> Given records:
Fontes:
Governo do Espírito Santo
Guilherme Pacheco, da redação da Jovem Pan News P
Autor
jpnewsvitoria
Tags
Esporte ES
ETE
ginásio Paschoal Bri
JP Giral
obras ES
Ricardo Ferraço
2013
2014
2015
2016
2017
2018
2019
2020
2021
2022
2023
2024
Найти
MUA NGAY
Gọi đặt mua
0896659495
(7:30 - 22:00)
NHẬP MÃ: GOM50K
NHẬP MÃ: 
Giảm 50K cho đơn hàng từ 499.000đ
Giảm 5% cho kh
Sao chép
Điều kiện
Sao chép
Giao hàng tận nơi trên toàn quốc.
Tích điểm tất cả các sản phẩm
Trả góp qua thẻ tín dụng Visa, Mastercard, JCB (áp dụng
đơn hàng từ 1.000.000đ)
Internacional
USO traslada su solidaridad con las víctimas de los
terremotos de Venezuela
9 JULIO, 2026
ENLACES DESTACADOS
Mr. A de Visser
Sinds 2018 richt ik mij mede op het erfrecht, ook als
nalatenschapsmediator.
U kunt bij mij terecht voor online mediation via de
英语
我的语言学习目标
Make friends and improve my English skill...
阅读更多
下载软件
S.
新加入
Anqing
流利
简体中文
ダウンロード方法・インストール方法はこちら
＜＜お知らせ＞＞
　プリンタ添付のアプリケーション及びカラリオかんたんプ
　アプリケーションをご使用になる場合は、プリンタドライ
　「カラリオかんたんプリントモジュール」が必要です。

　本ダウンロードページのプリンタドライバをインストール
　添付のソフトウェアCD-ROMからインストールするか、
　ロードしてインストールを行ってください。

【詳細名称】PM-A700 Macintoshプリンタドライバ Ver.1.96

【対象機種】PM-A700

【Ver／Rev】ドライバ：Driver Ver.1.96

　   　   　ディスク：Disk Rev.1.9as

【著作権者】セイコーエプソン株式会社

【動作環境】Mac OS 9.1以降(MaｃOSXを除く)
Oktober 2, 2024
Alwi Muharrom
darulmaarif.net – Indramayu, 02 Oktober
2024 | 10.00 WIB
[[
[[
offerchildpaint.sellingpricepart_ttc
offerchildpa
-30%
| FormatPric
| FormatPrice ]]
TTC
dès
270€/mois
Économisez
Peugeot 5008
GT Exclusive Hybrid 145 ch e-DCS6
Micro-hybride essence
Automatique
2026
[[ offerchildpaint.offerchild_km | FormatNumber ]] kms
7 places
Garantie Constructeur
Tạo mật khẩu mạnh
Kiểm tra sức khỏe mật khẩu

> What you need to do:
Render everything from the start of the records down to and including the line containing "Sinds 2018 richt" as a Markdown table with two columns, Row and Line. Number each line and omit blank lines.

> Written response:
| Row | Line |
|---|---|
| 1 | Fontes: |
| 2 | Governo do Espírito Santo |
| 3 | Guilherme Pacheco, da redação da Jovem Pan News P |
| 4 | Autor |
| 5 | jpnewsvitoria |
| 6 | Tags |
| 7 | Esporte ES |
| 8 | ETE |
| 9 | ginásio Paschoal Bri |
| 10 | JP Giral |
| 11 | obras ES |
| 12 | Ricardo Ferraço |
| 13 | 2013 |
| 14 | 2014 |
| 15 | 2015 |
| 16 | 2016 |
| 17 | 2017 |
| 18 | 2018 |
| 19 | 2019 |
| 20 | 2020 |
| 21 | 2021 |
| 22 | 2022 |
| 23 | 2023 |
| 24 | 2024 |
| 25 | Найти |
| 26 | MUA NGAY |
| 27 | Gọi đặt mua |
| 28 | 0896659495 |
| 29 | (7:30 - 22:00) |
| 30 | NHẬP MÃ: GOM50K |
| 31 | NHẬP MÃ:  |
| 32 | Giảm 50K cho đơn hàng từ 499.000đ |
| 33 | Giảm 5% cho kh |
| 34 | Sao chép |
| 35 | Điều kiện |
| 36 | Sao chép |
| 37 | Giao hàng tận nơi trên toàn quốc. |
| 38 | Tích điểm tất cả các sản phẩm |
| 39 | Trả góp qua thẻ tín dụng Visa, Mastercard, JCB (áp dụng |
| 40 | đơn hàng từ 1.000.000đ) |
| 41 | Internacional |
| 42 | USO traslada su solidaridad con las víctimas de los |
| 43 | terremotos de Venezuela |
| 44 | 9 JULIO, 2026 |
| 45 | ENLACES DESTACADOS |
| 46 | Mr. A de Visser |
| 47 | Sinds 2018 richt ik mij mede op het erfrecht, ook als |